What It’ll Be Like to Fly in That Giant Aircraft That Looks Like a Butt
For fans of flight who are tired of the rush and crunch, the prospect of a leisurely luxury expedition could be welcome news.
In the early years of aviation, planes weren’t the only way to fly. Passengers could also enjoy slow flying in a blimp that offered an experience closer to a train, with plenty of room to relax and restaurant-style dining.
At this year’s Farnborough Air Show they revealed a very modern and luxurious twist on this classic journey, which they hope will herald a new era of “expeditionary tourism.”
Hybrid Air Vehicles Limited worked with design consultancy DesignQ on what would be an unparalleled sightseeing cruise on the world’s largest aircraft. Amazing views in every direction are the main attraction.
The private guest bedrooms, each with a full-sized bed, would also have an en-suite bath and offer breath-taking views from the window wall.
The Infinity Lounge lets passengers enjoy horizon-to-horizon views including a ‘view pool’ under the lounge seats, with a unique opportunity to enjoy the scenery.
At the Altitude Bar guests could enjoy drinks and fine dining with panoramic views from the floor-to-ceiling windows.

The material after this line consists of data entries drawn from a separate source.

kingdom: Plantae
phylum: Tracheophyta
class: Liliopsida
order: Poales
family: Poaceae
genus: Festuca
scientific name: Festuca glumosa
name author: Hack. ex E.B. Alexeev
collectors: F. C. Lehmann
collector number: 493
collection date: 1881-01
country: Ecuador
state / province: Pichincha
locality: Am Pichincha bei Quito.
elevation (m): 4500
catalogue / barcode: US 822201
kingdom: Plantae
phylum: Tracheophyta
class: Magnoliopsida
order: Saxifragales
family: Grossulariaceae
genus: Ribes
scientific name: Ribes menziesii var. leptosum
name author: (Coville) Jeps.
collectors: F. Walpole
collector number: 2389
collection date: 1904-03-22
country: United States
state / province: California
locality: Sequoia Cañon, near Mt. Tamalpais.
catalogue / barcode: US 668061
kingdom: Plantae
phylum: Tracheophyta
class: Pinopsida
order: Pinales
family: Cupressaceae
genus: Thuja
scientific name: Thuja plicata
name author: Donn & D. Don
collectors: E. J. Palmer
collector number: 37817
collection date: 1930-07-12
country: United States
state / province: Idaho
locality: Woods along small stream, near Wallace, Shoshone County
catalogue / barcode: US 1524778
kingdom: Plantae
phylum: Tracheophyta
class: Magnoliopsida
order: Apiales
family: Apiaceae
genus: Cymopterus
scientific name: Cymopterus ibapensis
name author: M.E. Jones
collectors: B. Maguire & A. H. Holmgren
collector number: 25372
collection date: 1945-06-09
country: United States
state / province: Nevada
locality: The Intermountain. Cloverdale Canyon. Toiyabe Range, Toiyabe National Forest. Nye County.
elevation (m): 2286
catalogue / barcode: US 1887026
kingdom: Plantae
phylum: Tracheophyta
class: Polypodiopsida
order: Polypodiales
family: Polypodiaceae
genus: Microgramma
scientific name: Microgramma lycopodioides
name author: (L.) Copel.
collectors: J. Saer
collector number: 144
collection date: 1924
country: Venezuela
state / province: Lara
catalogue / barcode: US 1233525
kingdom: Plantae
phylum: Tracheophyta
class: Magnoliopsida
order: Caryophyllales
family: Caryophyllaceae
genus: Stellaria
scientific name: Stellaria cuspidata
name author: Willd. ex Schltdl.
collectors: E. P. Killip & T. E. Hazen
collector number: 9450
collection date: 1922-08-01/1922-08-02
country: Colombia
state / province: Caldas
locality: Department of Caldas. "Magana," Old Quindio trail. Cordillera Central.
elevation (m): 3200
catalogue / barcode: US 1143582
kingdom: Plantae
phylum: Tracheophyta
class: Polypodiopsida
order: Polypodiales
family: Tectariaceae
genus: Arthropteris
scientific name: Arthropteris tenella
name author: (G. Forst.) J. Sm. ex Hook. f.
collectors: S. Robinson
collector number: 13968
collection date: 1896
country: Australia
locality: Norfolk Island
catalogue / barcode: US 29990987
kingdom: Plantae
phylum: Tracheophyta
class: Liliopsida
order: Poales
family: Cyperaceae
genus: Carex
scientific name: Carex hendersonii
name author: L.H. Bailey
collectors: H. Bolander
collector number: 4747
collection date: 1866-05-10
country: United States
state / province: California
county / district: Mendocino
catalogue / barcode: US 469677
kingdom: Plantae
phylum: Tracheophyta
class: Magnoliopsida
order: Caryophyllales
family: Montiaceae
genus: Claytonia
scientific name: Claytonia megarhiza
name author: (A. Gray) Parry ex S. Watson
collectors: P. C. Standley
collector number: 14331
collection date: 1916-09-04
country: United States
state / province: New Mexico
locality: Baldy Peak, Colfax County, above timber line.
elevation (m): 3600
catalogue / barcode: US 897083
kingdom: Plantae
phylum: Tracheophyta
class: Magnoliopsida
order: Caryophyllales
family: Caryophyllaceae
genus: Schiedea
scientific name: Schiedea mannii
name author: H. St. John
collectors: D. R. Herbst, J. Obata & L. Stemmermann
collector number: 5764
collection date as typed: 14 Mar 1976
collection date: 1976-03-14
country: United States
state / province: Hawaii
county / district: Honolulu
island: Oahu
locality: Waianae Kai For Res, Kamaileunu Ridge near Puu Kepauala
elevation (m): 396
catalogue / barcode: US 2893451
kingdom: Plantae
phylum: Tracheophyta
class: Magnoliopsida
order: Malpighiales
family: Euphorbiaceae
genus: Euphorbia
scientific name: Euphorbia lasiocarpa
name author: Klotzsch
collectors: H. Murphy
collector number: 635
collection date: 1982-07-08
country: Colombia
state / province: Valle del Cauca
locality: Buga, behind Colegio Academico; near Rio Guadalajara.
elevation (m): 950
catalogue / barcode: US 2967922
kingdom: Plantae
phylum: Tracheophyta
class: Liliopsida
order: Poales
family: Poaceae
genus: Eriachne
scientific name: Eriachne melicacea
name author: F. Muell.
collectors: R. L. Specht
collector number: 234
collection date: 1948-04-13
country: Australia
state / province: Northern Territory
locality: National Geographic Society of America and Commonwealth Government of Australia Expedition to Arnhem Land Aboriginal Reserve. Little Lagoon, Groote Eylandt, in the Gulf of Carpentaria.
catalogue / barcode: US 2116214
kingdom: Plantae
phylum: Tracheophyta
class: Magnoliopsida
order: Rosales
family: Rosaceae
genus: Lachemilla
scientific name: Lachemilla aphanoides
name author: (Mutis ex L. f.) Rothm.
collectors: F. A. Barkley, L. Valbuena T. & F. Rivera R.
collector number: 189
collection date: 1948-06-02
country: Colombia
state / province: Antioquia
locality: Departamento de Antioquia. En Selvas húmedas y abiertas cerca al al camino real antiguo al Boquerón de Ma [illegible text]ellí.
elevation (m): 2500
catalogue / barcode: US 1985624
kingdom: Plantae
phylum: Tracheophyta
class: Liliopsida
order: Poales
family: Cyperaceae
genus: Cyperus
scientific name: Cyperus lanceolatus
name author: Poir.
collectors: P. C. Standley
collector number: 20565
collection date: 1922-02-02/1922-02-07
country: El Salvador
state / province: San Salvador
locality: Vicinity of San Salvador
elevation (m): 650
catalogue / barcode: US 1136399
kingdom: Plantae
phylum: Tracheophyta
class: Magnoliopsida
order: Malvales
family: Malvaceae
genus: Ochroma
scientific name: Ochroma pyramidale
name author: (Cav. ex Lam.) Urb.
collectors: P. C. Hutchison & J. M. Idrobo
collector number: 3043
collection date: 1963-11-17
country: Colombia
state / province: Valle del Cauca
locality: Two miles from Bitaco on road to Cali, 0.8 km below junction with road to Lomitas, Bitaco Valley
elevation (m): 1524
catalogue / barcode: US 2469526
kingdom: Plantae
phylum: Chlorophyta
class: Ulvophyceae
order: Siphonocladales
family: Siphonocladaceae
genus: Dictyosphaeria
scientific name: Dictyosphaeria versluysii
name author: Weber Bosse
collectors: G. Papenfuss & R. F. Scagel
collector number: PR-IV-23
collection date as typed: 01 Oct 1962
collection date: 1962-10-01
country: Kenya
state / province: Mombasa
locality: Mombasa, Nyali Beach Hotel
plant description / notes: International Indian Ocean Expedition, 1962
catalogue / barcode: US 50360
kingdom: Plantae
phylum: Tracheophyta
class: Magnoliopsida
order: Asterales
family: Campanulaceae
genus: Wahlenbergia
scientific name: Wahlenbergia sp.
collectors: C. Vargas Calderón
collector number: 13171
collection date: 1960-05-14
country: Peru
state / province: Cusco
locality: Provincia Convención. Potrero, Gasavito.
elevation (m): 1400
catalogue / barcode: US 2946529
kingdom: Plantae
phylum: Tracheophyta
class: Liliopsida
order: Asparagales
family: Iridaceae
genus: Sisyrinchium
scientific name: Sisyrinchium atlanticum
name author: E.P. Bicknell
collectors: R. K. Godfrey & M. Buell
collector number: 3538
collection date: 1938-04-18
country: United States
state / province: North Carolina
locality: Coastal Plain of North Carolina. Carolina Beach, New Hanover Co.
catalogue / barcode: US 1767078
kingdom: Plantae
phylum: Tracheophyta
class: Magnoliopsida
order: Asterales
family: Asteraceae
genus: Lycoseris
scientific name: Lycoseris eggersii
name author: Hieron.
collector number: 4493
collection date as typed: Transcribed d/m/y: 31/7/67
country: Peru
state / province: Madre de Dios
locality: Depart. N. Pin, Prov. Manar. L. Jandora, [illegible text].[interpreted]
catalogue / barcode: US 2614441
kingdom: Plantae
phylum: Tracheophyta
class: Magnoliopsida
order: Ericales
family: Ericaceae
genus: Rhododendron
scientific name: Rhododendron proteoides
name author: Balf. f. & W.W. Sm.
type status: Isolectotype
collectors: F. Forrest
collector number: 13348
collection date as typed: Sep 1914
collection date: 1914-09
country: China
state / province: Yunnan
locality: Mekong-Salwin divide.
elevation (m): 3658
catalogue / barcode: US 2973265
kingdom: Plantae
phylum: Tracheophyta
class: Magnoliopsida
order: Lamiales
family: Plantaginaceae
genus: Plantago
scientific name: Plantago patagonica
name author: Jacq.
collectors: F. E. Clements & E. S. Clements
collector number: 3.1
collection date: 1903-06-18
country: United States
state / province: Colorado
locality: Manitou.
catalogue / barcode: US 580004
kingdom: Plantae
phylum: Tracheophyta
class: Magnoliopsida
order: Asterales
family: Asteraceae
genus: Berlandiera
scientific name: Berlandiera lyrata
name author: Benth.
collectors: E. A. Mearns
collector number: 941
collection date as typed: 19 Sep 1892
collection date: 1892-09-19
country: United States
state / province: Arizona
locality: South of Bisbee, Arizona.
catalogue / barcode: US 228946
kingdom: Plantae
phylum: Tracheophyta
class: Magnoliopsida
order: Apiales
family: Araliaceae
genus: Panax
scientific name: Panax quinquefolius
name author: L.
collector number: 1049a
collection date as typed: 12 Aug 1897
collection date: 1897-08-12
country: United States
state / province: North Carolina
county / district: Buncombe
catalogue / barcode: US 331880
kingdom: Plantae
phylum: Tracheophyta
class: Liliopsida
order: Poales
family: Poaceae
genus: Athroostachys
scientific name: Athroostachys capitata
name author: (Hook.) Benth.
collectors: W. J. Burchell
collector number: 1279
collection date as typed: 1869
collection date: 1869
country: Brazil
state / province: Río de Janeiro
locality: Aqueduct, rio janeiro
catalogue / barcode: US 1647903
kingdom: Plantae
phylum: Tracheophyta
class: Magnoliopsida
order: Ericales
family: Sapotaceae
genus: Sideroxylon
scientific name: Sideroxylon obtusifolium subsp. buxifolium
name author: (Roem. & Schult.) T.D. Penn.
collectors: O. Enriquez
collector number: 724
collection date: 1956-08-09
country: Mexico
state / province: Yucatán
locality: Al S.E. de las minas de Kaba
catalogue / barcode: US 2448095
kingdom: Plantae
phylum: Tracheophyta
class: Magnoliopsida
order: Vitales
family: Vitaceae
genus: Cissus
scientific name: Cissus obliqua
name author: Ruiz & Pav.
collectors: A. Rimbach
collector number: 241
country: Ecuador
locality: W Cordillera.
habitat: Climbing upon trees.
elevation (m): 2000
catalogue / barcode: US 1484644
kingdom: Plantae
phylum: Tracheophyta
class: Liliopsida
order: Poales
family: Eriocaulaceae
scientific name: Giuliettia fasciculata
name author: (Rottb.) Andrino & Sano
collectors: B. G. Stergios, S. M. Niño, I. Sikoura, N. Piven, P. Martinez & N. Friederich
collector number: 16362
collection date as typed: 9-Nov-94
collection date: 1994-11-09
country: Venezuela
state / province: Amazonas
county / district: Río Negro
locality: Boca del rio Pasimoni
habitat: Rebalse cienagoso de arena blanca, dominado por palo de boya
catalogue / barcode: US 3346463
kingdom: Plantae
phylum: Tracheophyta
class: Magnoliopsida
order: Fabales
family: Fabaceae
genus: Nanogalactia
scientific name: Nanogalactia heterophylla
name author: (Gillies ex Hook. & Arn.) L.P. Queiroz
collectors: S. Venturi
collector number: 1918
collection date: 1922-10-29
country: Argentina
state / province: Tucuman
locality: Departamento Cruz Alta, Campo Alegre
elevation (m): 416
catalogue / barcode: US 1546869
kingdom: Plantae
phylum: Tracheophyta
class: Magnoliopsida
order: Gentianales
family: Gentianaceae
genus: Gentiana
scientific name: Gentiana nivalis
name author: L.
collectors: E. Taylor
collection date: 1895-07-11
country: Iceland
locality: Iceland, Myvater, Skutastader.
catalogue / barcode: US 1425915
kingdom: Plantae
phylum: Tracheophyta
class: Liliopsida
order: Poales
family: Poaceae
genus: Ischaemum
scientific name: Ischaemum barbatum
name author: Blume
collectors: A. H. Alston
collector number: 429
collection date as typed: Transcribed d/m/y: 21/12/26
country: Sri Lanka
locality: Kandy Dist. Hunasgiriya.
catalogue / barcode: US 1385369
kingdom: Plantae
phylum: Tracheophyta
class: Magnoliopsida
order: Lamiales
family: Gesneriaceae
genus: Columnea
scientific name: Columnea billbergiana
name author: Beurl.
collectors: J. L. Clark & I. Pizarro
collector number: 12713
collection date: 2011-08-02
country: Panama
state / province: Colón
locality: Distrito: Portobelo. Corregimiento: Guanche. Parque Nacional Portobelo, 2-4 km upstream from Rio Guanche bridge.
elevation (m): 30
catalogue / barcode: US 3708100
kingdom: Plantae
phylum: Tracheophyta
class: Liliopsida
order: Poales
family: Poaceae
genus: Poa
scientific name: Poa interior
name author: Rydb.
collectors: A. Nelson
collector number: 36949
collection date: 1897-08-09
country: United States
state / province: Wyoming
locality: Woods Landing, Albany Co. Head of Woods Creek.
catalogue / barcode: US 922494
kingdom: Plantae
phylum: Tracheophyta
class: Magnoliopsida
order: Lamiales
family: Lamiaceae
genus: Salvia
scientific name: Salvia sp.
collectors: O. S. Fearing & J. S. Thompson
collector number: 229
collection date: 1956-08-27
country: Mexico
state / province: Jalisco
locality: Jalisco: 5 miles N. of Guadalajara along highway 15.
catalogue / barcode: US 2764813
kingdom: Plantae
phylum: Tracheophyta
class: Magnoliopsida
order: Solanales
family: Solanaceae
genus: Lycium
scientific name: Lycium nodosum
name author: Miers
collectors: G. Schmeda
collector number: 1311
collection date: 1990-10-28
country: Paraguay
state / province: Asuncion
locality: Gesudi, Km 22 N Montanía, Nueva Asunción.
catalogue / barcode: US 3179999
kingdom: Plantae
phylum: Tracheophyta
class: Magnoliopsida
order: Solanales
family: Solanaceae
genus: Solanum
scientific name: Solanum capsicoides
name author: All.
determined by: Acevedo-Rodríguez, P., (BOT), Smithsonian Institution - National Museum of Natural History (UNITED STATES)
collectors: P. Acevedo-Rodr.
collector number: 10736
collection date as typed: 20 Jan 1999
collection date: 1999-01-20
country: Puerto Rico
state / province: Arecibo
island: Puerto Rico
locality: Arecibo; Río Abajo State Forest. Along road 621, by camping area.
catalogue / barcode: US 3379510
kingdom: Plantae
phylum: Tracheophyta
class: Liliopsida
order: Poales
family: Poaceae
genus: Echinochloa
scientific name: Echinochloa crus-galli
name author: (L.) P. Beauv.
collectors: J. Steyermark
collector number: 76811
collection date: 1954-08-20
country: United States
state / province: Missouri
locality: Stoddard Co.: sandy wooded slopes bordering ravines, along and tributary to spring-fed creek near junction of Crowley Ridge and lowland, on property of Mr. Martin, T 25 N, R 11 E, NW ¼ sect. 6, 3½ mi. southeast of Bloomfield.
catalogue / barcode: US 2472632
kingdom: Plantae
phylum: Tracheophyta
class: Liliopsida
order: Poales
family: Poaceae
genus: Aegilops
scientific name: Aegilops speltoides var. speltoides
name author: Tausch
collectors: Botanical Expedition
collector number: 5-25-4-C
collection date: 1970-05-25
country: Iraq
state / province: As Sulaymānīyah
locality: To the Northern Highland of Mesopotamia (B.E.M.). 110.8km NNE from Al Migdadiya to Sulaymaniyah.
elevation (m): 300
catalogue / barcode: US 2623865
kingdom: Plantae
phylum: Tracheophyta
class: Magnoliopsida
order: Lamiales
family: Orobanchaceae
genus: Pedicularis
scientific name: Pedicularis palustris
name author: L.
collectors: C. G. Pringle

There’s plenty of room for all of this because the Airlander cabin is over 150 feet long — longer than the longest 737. It is also wider than an average narrow-body airplane.
Stephen McGlennan, CEO of HAV, wants the Airlander 10 hybrid airship to redefine air travel, something closer to a river cruise above the clouds.
“Airlander challenges people to rethink the skies – that’s the driving force behind everything we do,” he said. “Air travel has become very much about getting from A to B as quickly as possible. What we’re offering is a way of making the journey a joy.”
The best part might be avoiding the airport hassle. The Airlander 10 can take off and land on almost any flat area, which would allow expeditions to remote places that aren’t accessible with other forms of transport. And this zeppelin travels at maximum speeds of 100 miles an hour, so there is plenty of time get a good photograph or video of the sights as they go by. The average expedition would be three days long, and could go practically anywhere around the world.
DesignQ worked with Hybrid Air Vehicles Limited on the cabin design over the past year, including on the engineering specifications and regulations required.
“We love doing different things,” Design Q’s CEO Howard Guy said. “To do something no one’s done before, to imagine a new concept and then to get into the detailed design of what this space will be.”
The Airlander program, which includes two blimps, the Airlander 10 and Airlander 50, has been in development and testing since 2016. After a successful first flight last year, the Airlander 10 ran into a hiccup and had what must hold the record for the slowest crash landing in aviation history. The aircraft detached from its moorings and suffered around $40 million in damages. But, thankfully, nobody was hurt and there was plenty of time to prepare for an evacuation.
The company is confident that Airlander 10 will offer safe, enjoyable, and environmentally friendly tourism going forward, with a little bit of back.